Friday, August 28, 2020

U-turn on a motorcycle? Looks easy in video

Motorcycle rider makes a turn with no hands on the handlebars.
No hands! But this rider gets around a cone by slowing down and leaning in.
WARNING: The article that follows contains my own idle musings about motorcycling, in the face of contradictory advice. Those who really do know how to steer a motorcycle will likely disagree with me. No one should take my conclusions as gospel.

Although I was a decent bicyclist as a boy, and I have lots of miles on my Royal Enfield Bullet motorcycle, I still can't get around corners.

I live in Florida, flat and cursed with only straight roads. I never have to corner, which is good, because, having no experience, I stink at it.

I can't escape having to make occasional U-turns, though. I just sort of blunder around, feeling as though I am about to fall.

Seeking advice I lazily turned, of course, not to time-honored text books or certified training courses, but to that well know tower of wisdom, YouTube.

Here I encountered two seemingly contradictory demonstrations of making U-turns on a motorcycle. One rider demonstrated turning the motorcycle by leaning INTO the turn. In fact, he did the turns without touching the handlebars, simply by slowing down and leaning his body (as seen above). It looked like he and the motorcycle should fall over, but they did not.

Motorcycle rider makes tight turn by leaning to the outside of turn.
This rider puts all his weight on the outside peg, leaning away from the turn.
In the dueling video, another rider demonstrated turning the motorcycle by leaning to the OUTSIDE of the turn. He put his weight on the outside footpeg to "counter-balance" the motorcycle. In fact he took his foot entirely off the inside peg to illustrate that no weight was on it.

Again, it looked like the motorcycle should fall over, but it did not. Could his 180 pounds really have balanced a 500-pound motorcycle?

Watching the two videos, I have to conclude that experts can get motorcycles to do anything.

The key could be the factor that both videos have in common: letting the motorcycle slow down and the handlebars turn deeply into the turn.

Amazingly, doing this, the motorcycle (check out the videos, below) doesn't fall down. Why? It must be largely the action of the front wheel as the handlebars turn and speed drops off.

(SIDE NOTE: The usual explanation is that this is the benefit of "caster," often described as the offset that enables shopping cart wheels to automatically go straight when you push the cart. That makes no sense, though, as shopping cart wheels obviously go straight because they are offset to the rear of their steering attachment, whereas motorcycle front wheels are obviously offset ahead of the steering head. This would suggest that motorcycles will not behave like shopping carts, and, in fact, Wikipedia explains that shopping cart wheels in fact have "no caster." It's more complicated.)

Whatever. What must be happening on the ground is that the front wheel, sharply turning as the motorcycle slows and leans into the turn, is actually trying to force itself to go straight — which would automatically force the motorcycle upright.

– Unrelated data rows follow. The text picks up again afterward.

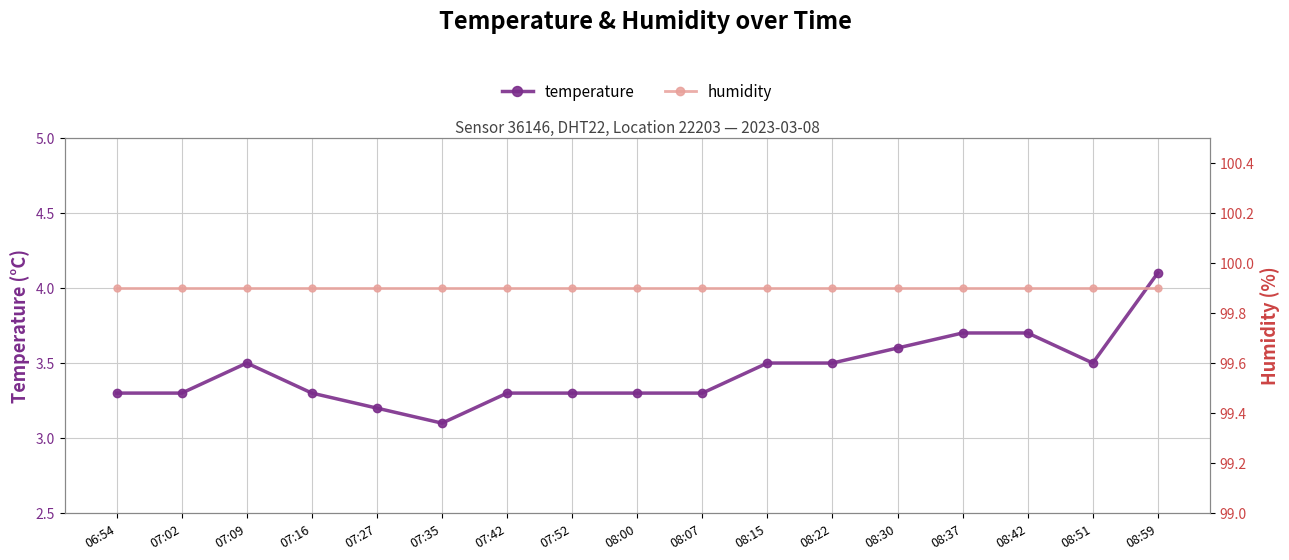

True or false: temperature and humidity intersect in this chart.

False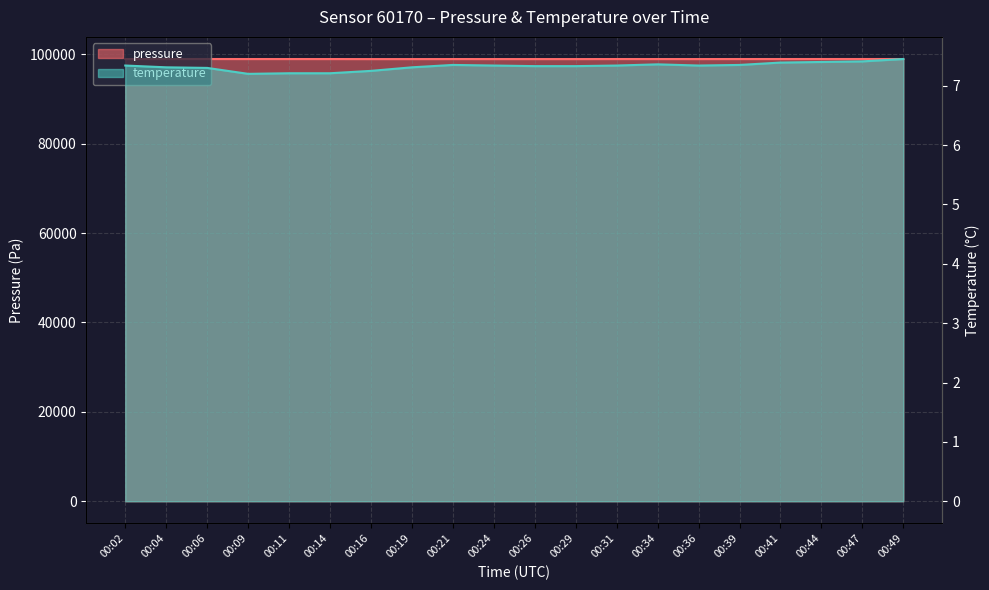

The value of pressure at 00:14 is 98919.3. True or false?

True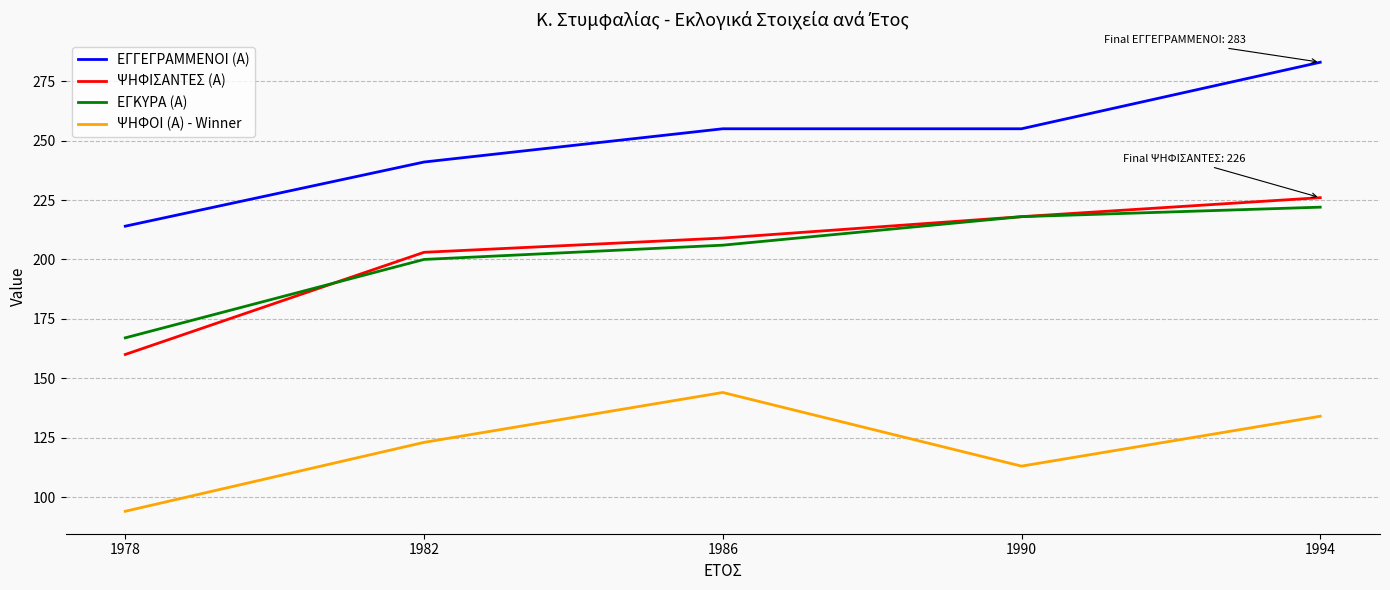

Reading left to right, extract all data points from this chart.

ΕΓΓΕΓΡΑΜΜΕΝΟΙ (Α): 1978=214	1982=241	1986=255	1990=255	1994=283
ΨΗΦΙΣΑΝΤΕΣ (Α): 1978=160	1982=203	1986=209	1990=218	1994=226
ΕΓΚΥΡΑ (Α): 1978=167	1982=200	1986=206	1990=218	1994=222
ΨΗΦΟΙ (Α) - Winner: 1978=94	1982=123	1986=144	1990=113	1994=134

Is the motorcycle, as it almost seems to fall over, actually counter-steering itself back to vertical, as the first video suggests?

I now realize I actually experienced this once, when I tried to turn at an intersection in Florida and hit a patch of oil. The motorcycle tried to fall down, but as it did, the front wheel turned into the fall and — magically, it seemed, without me doing much of anything — the motorcycle picked itself up and went straight. I didn't know what caused it.

I need to go practice U-turns.

Meanwhile, watch the videos. Both emphasize a complete technique, giving the motorcycle the proper amount of speed, avoiding brakes and sudden acceleration.

1 comment:

  1. In an old motorcycle magazine I cannot find they described leaning in as the "English" way and leaning away as the "French" way.